Question 10: A 25-year-old construction worker falls from a scaffold and presents to the ED with severe right thigh pain and deformity. X-ray shows a midshaft femoral fracture with significant displacement. Neurovascular exam is normal. His blood pressure is 90/60 mmHg and heart rate is 120 bpm. He receives 2L crystalloid with minimal response. Apply appropriate initial management.
A. Immediate intramedullary nailing in the operating room
B. Traction splint application and type and cross for transfusion (Correct Answer)

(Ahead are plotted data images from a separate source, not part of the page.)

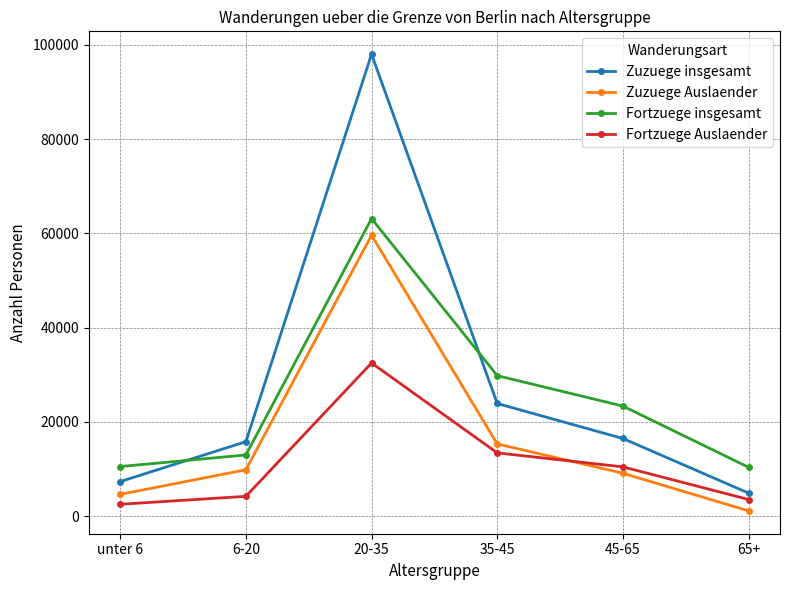

True or false: Zuzuege Auslaender has more than 2 interior local peaks.

False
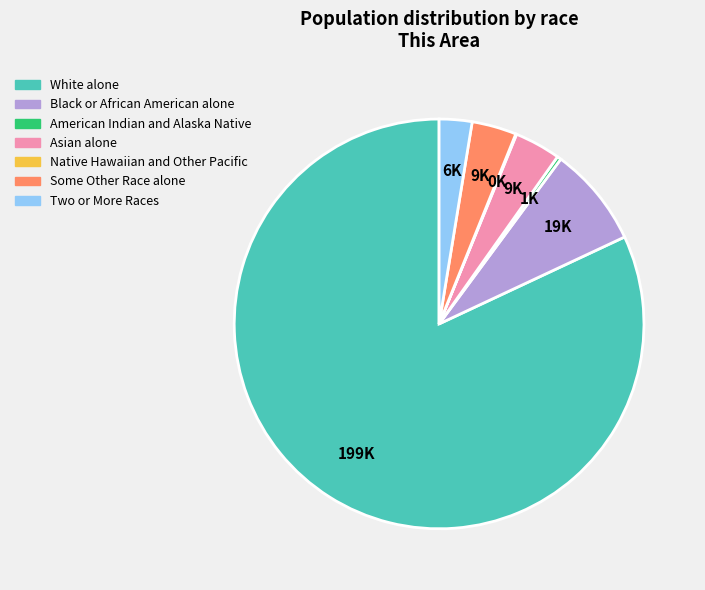

Is White alone the majority of the pie?

Yes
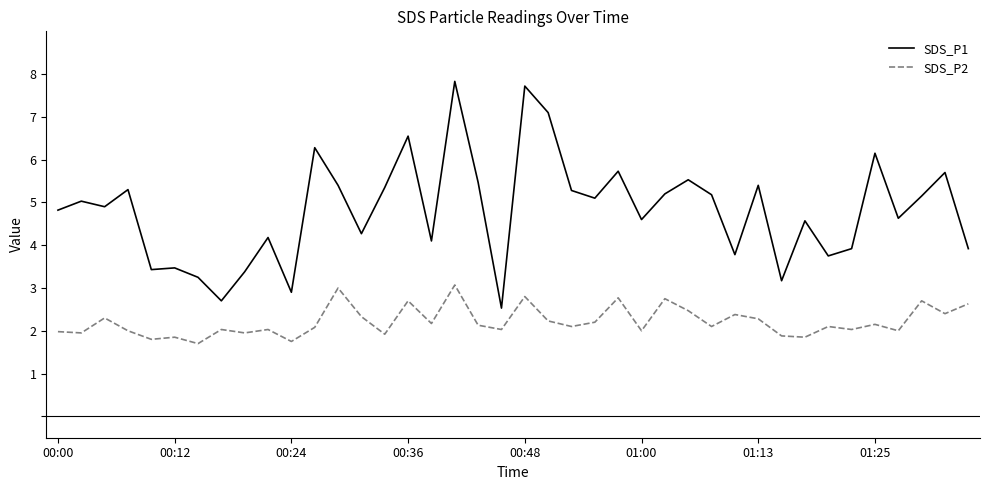

Rank the series by their average value, from lowest to highest.

SDS_P2, SDS_P1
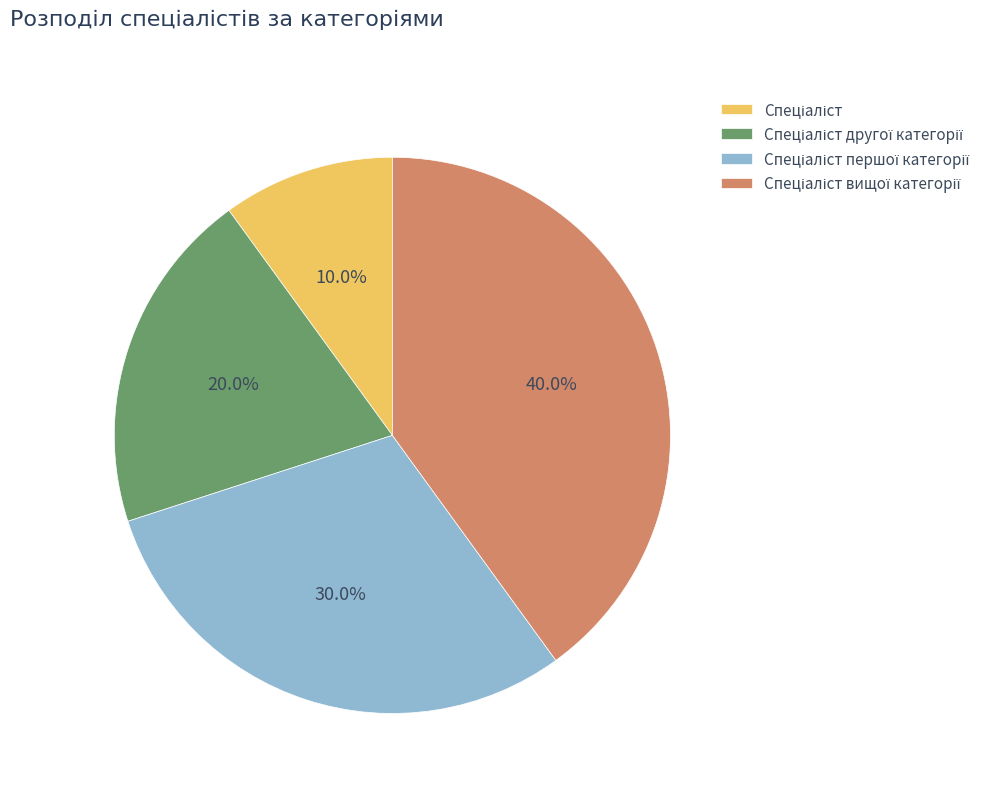

Is there a majority slice in this chart?

No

C. External fixation and continued resuscitation
D. MRI to assess soft tissue damage
E. CT angiography to rule out vascular injury
Explanation: ***Traction splint application and type and cross for transfusion***
- Midshaft **femoral fractures** can result in significant internal blood loss (up to 1500 mL), leading to **hemorrhagic shock**, as evidenced by this patient's hypotension and tachycardia.
- A **traction splint** helps stabilize the fracture, reduces the thigh volume to limit further bleeding, and provides pain relief, while **blood transfusion** is necessary for patients non-responsive to crystalloids.
*Immediate intramedullary nailing in the operating room*
- Definitive surgical fixation like **intramedullary nailing** is contraindicated in a hemodynamically unstable patient (the "in extremis" or "unstable" category).
- Immediate major surgery in the setting of **uncompensated shock** can trigger a lethal triad of acidosis, coagulopathy, and hypothermia.
*External fixation and continued resuscitation*
- **External fixation** is part of **damage control orthopedics**, but the immediate priority in the ED is stabilizing the femur and addressing volume loss.
- Resuscitation with blood products is the primary goal; mechanical traction is the standard **initial bedside management** before moving to the OR for fixation.
*MRI to assess soft tissue damage*
- **MRI** is not indicated in the acute management of a femoral shaft fracture and has no role in the emergency workup of **trauma-related shock**.
- Obtaining an MRI would dangerously delay life-saving resuscitation and **hemostatic control**.
*CT angiography to rule out vascular injury*
- Although the thigh is deformed, the **neurovascular exam is normal**, meaning there is no immediate indication for **CT angiography**.
- In the setting of **hypotension** and shock, diagnostic imaging that requires patient transport out of the resuscitation bay is premature and potentially life-threatening.